City might finally see development on Lullabye site
By Gene Kemmeter
After more than 25 years of trying, the city of Stevens Point may finally have a development on the former Lullabye Furniture Co. site along CenterPoint Drive and Portage Street between Third and Union streets.
Lullabye Furniture Co., founded by John Bukolt as the Automatic Cradle Mfg. Co., was a major employer in Stevens Point through the first half of the 20th Century into the 1970s. In 1897, Bukolt invented and obtained a patent on a self-swinging cradle and began to make them in a woodshed at his home on the north side.
Initially, he could make about three cradles per week, then built a temporary shop building to mechanize his production to 12 cradles per week, with several small boys as helpers.
When his sales continued to increase, he organized a stock company under the name of Automatic Cradle Mfg. Co. in 1904 and built a three-story 36×60-foot factory for production on the present Lullabye property. Six years later the company built a similar three-story addition, beginning a period of rapid development.
A third addition in 1912 involved a three-story 50×64-foot building, a fourth in 1914 was another three-story 50×60-foot structure, followed by a power house in 1915 that added a 100-horsepower steam power system.

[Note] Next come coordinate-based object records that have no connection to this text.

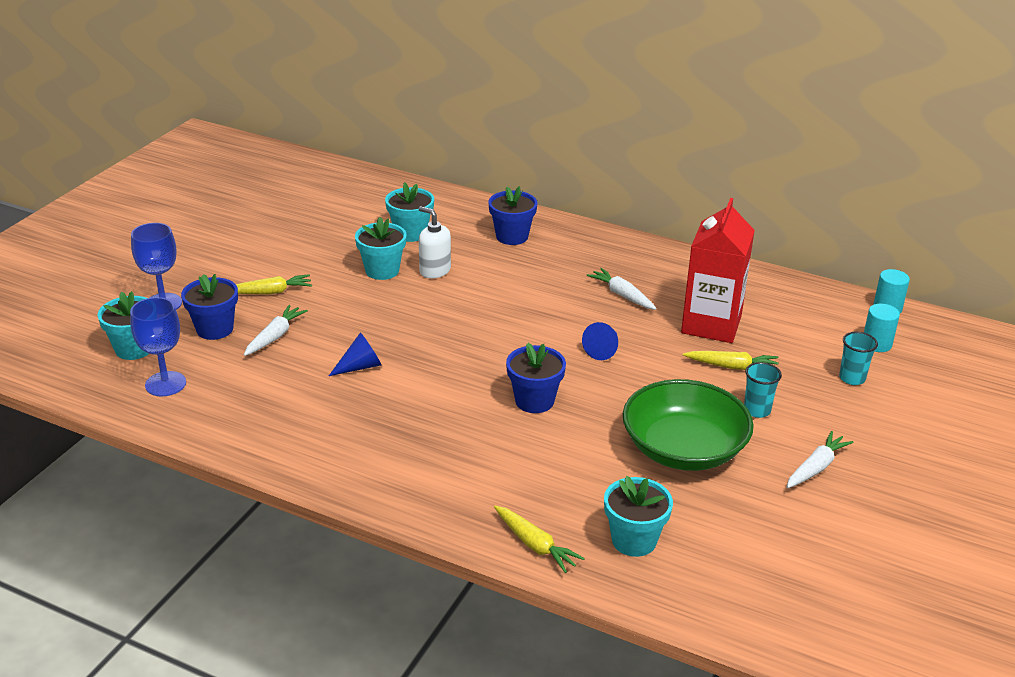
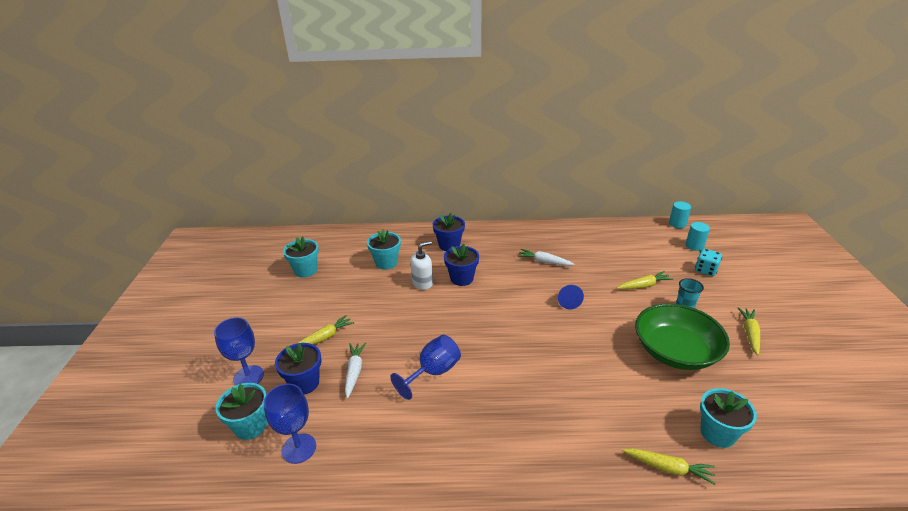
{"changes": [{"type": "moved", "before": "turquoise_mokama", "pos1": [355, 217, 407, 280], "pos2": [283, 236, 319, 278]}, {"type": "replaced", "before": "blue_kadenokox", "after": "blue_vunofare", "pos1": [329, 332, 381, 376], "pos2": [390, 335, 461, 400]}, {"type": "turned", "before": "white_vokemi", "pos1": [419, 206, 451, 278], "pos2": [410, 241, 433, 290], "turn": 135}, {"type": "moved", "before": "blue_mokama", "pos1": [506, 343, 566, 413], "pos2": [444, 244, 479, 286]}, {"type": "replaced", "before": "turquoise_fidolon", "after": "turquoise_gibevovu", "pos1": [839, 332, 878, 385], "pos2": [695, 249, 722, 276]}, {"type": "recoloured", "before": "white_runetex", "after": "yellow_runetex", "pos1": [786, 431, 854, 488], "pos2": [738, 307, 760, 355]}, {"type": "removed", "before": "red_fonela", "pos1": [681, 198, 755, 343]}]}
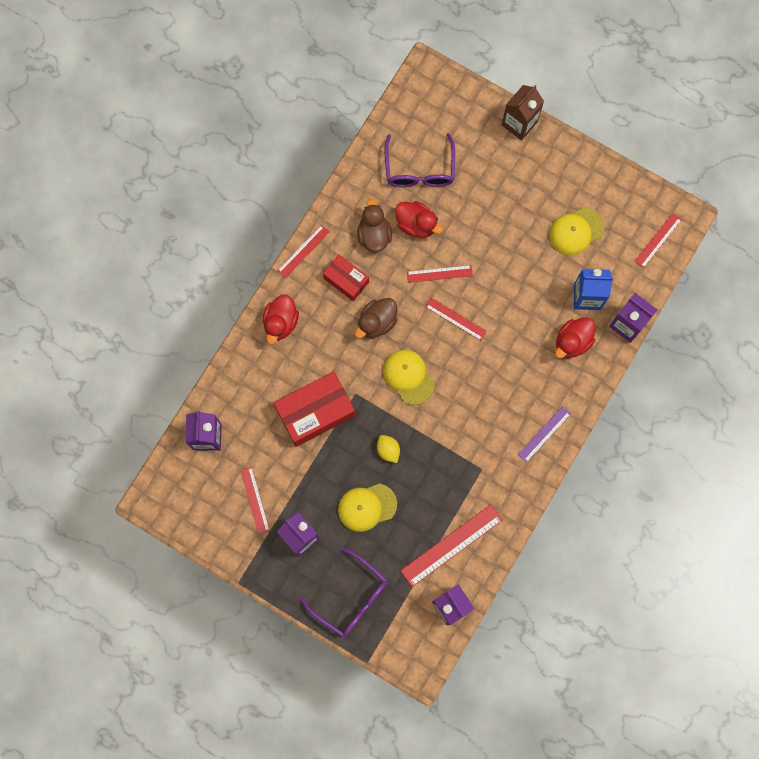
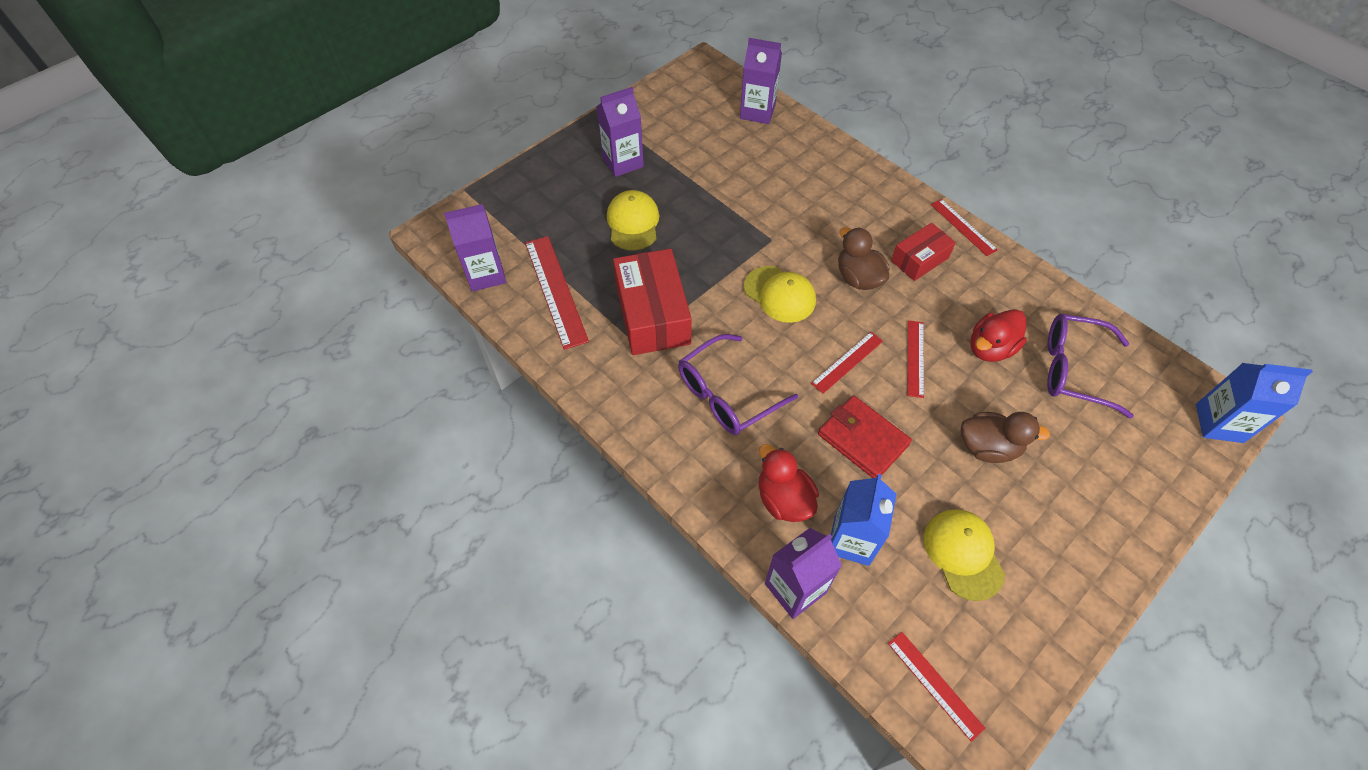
{"changes": [{"type": "moved", "before": "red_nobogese", "pos1": [274, 372, 355, 447], "pos2": [613, 249, 692, 355]}, {"type": "moved", "before": "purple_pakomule", "pos1": [300, 547, 387, 637], "pos2": [678, 334, 798, 435]}, {"type": "turned", "before": "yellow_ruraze", "pos1": [383, 350, 435, 405], "pos2": [744, 266, 816, 323], "turn": 60}, {"type": "added", "after": "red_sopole", "pos2": [818, 395, 912, 478]}, {"type": "moved", "before": "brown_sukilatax", "pos1": [357, 198, 392, 252], "pos2": [961, 412, 1050, 463]}, {"type": "added", "after": "blue_fonela", "pos2": [1196, 363, 1313, 443]}, {"type": "removed", "before": "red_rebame", "pos1": [241, 467, 270, 534]}, {"type": "removed", "before": "red_sukilatax", "pos1": [263, 294, 299, 344]}, {"type": "removed", "before": "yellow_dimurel", "pos1": [377, 435, 400, 463]}, {"type": "removed", "before": "brown_fonela", "pos1": [502, 85, 544, 141]}, {"type": "removed", "before": "purple_rebame", "pos1": [518, 407, 571, 463]}]}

A new brick, concrete and wood factory was constructed in 1916. That building was 90 by 200 feet and four stories high, with two electric elevators, steam heat, an electric lighting system and a private plumbing system. That led to increased production and expansion of products, including additional baby furniture, wheeled bassinettes, three-in-one chairs for babies (high chair, rocker and “go-cart” with wheels) and the “Flivver,” a pedaling car for children, along with wagons and scooters.
Lullabye became well-known nationally for its quality and workmanship and introduced the “‘I Love Lucy’ Nursery” furniture collection in the 1950s when the pregnancy of the star was worked into the storyline of the television series, creating another popular line.
But competition from cheaper foreign markets reduced the market for Lullabye products beginning in the 1980s, and the company went out of business in the early 1990s. The buildings were torn down later that decade, but the company retains a physical presence in the city. Bricks from the building were stockpiled and used in the construction of the gathering space addition on the west side of St. Peter Church.
The largest of the four stained glass windows in the St. Faustina Room depicts a corner of St. Peter Church and the former Lullabye Furniture building, with angels carrying bricks in reference to parishioners helping to save and clean the bricks from the Lullabye building and then using the bricks in the construction of the addition.
Since 2000 the city has reviewed several plans for development of the site, but the plans have always fallen through, usually because of funding issues. The largest valuation of those proposals was considerably less than the present project, falling between $5 million and $11 million.
The present proposal appears promising, providing a variety of housing and retail options for the community. Of course, the project needs oversight so the city just needs to monitor the various aspects to see it meets the standards addressed in a development agreement.